Look through the listing for the string "framed" and copy out every line that holds it.

________________________________________

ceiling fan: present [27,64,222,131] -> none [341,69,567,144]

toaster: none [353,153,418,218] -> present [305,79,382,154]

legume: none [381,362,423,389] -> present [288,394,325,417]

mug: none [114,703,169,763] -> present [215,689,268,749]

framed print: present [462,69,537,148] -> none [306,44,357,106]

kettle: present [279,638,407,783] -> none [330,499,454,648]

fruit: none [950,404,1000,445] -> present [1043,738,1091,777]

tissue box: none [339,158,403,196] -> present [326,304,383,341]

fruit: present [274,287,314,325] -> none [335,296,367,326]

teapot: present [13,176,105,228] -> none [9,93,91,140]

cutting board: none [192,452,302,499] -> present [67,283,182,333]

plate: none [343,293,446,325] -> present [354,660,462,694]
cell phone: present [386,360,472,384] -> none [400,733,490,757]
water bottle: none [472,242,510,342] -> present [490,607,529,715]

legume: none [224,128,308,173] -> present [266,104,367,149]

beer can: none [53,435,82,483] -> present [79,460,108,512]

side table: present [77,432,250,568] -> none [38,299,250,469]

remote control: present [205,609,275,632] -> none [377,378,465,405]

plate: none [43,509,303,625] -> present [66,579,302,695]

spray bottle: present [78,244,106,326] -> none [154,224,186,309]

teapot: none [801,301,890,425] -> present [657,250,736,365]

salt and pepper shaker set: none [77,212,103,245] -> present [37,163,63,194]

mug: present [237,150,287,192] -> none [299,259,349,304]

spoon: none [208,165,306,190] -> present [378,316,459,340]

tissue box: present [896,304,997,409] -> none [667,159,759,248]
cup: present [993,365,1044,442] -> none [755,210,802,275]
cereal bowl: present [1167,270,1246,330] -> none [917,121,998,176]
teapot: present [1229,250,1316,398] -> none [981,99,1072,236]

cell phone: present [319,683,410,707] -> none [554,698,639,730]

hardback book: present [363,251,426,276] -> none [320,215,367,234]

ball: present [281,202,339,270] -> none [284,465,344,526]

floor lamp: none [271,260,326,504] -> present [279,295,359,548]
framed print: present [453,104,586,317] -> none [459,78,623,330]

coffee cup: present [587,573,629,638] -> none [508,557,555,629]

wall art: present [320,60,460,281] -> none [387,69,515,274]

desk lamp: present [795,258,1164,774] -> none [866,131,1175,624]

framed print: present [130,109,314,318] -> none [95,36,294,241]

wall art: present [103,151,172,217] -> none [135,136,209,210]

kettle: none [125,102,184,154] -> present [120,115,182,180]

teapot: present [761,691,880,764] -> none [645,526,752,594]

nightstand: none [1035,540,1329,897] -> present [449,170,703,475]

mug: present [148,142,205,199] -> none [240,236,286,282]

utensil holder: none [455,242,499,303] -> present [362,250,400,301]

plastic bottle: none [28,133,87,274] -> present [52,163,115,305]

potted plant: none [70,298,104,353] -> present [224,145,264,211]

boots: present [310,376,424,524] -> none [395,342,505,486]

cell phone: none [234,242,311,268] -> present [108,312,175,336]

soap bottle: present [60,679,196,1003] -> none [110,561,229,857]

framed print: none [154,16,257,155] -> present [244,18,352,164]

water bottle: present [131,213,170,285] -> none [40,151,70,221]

________________________________________

=== EXERCISE RESULT ===
framed print: present [462,69,537,148] -> none [306,44,357,106]
framed print: present [453,104,586,317] -> none [459,78,623,330]
framed print: present [130,109,314,318] -> none [95,36,294,241]
framed print: none [154,16,257,155] -> present [244,18,352,164]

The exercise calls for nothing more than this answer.